**CHALLENGE**
Rewrite the lines of the records below as a JSON list of strings, one string per line, skipping blank lines and leaving the pictures out.

**DATA LINES**
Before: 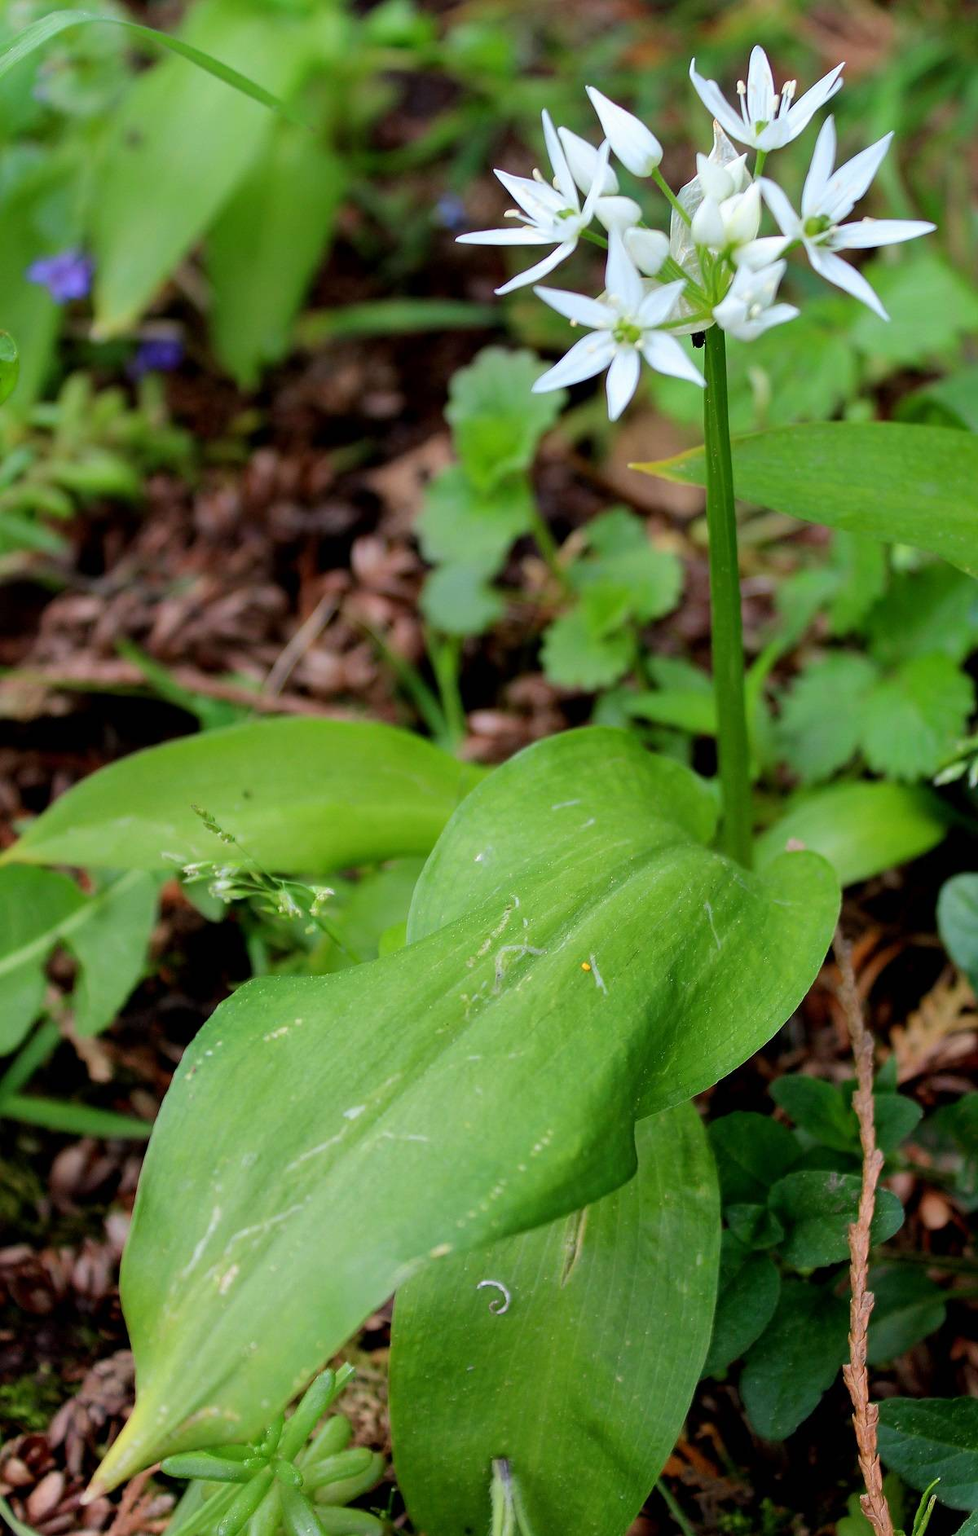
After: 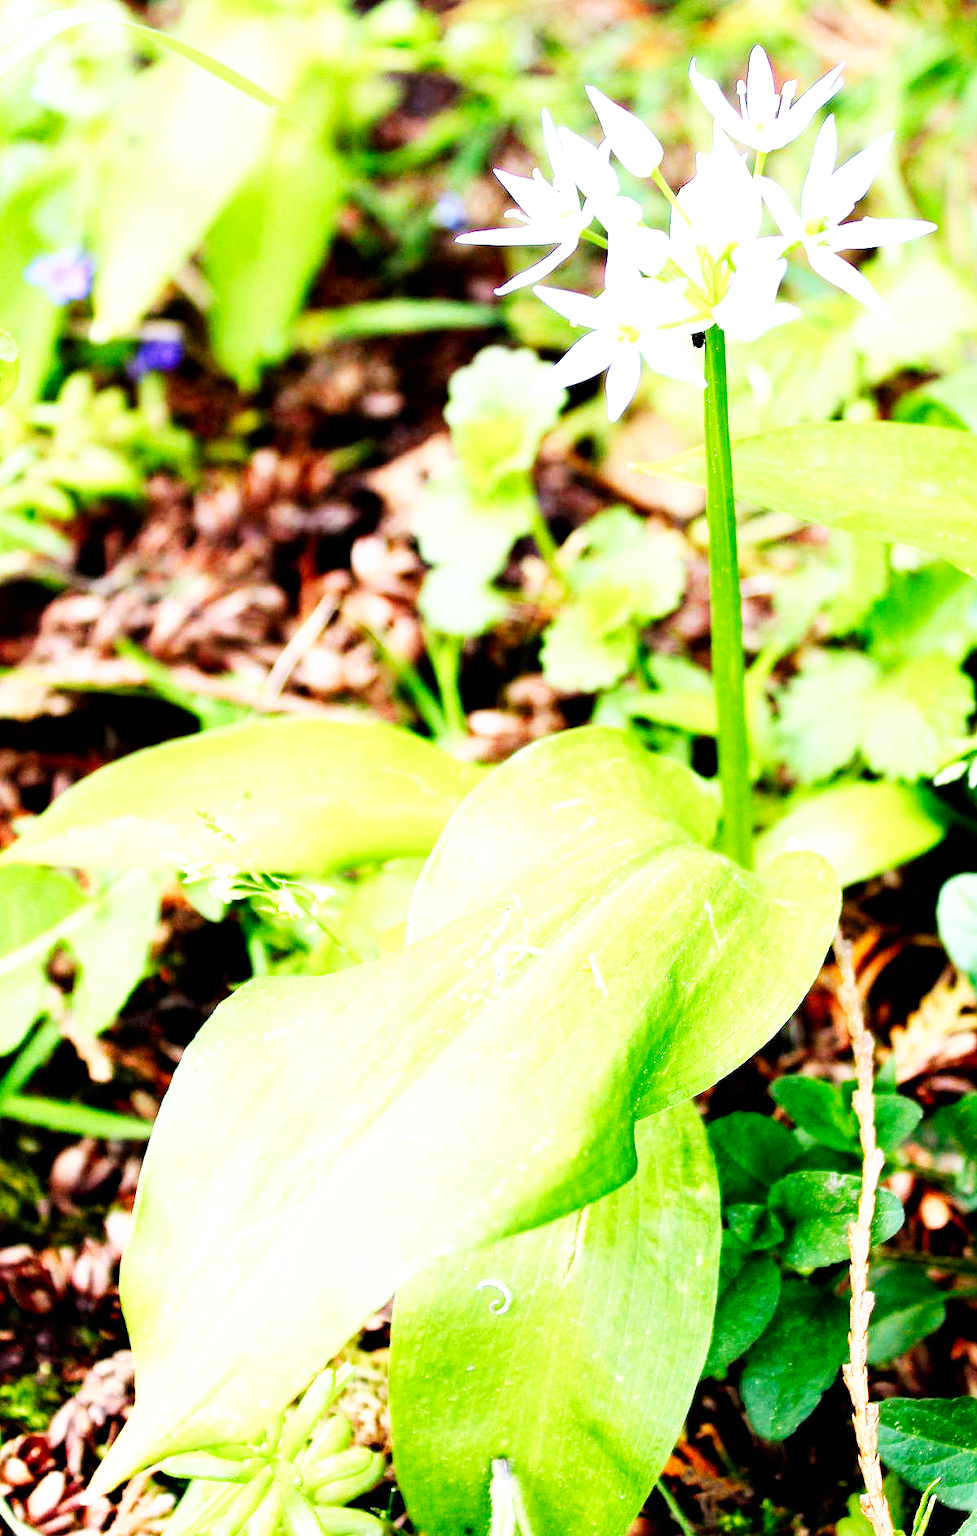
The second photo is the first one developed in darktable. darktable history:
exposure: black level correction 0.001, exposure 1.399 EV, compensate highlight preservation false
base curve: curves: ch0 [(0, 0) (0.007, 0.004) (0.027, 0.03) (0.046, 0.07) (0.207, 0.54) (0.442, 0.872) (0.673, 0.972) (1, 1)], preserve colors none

**RESULT BELOW**
[
  "Before: ",
  "After: ",
  "The second photo is the first one developed in darktable. darktable history:",
  "exposure: black level correction 0.001, exposure 1.399 EV, compensate highlight preservation false",
  "base curve: curves: ch0 [(0, 0) (0.007, 0.004) (0.027, 0.03) (0.046, 0.07) (0.207, 0.54) (0.442, 0.872) (0.673, 0.972) (1, 1)], preserve colors none"
]